According to recent reports, Scotland has a desperate need for more beekeepers due to the production of honey becoming a rare commodity in various areas as of late, experts have said. This year’s crop of honey this past summer has been a “virtual failure” because of the weather, and a jump in prices is expected. Iconic Scottish heather honey is in high demand, and consumers are buying up the supply too fast for beekeepers to keep up, so they are calling for more support and are encouraging beekeepers to go areas where production is slight or nonexistent.
There are less than 30 commercial beekeepers in Scotland, and only about 12 of them are full-time honey sellers. Luckily, this cry for help is just in time for the biggest honey show on the planet, which takes place in Surrey, and is an annual week-long honey celebration. John Mellis, the director of the Bee Farmers’ Association (BFA) in Scotland, says, “There are very few people making a living keeping bees in Scotland.
It is a tiny number of people producing something that is very important to the shops—the heather honey is what the tourists want to buy, and there are only a few of us producing it.” The BFA wants more professional beekeepers in the area to keep up with the demand, and the BFA has many apprenticeship opportunities available to encourage the younger generation to take up beekeeping.

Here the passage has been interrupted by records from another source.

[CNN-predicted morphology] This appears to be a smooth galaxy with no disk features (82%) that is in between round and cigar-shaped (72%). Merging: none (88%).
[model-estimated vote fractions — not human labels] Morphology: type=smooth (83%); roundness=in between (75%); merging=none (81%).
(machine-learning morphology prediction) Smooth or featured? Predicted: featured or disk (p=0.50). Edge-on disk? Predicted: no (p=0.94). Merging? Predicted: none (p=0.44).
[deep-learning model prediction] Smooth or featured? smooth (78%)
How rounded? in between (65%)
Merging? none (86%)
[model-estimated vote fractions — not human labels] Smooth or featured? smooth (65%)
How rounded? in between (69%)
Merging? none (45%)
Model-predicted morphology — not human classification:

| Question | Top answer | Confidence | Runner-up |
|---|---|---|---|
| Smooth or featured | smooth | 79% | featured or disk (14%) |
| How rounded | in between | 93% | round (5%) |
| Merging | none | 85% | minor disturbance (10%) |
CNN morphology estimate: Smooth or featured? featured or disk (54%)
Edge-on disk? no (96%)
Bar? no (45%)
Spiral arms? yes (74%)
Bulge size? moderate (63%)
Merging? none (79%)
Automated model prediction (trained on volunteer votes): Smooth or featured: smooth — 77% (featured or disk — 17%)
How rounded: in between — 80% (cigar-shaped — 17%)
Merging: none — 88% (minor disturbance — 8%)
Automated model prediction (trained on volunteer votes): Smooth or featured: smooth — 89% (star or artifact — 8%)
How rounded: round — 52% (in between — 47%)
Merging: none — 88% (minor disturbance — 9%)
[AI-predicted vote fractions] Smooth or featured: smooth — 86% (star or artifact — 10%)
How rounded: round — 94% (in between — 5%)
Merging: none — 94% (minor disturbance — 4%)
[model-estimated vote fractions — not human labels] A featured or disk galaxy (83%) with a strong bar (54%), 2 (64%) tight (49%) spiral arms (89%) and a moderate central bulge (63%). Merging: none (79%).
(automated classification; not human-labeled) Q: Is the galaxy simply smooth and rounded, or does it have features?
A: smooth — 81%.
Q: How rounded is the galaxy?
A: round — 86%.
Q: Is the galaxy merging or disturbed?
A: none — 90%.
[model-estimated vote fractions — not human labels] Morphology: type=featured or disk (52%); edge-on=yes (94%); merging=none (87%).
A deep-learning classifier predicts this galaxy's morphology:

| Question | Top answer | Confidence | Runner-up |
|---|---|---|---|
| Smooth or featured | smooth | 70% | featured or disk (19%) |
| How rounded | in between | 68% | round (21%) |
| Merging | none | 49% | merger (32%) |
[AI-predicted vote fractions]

The BFA is calling for grants and loans to help make this happen, as it takes an average of 50,000 pounds to start a bee farm with 200 hives, which equates to over $60,500. If funding was available, then the number of beekeepers in Scotland could increase. The dismal honey production is also an issue of weather; if there’s a shortage of rain, then flowers don’t bloom as much as they should so pollen is scare, and this leads to poor honey production. In Scotland, below average honey yields have been occurring for the last six to seven years.
Bron Wright, the president of the Scottish Beekeeper’s Association, said, “We think Scottish heather honey is absolutely as good as Manuka honey—there is a huge demand, and it goes flying off the shelves when it is there. We value the role bee farmers play and encourage anyone who is interested in the industry to see what support they are eligible for under Scotland’s Rural Development Plan.”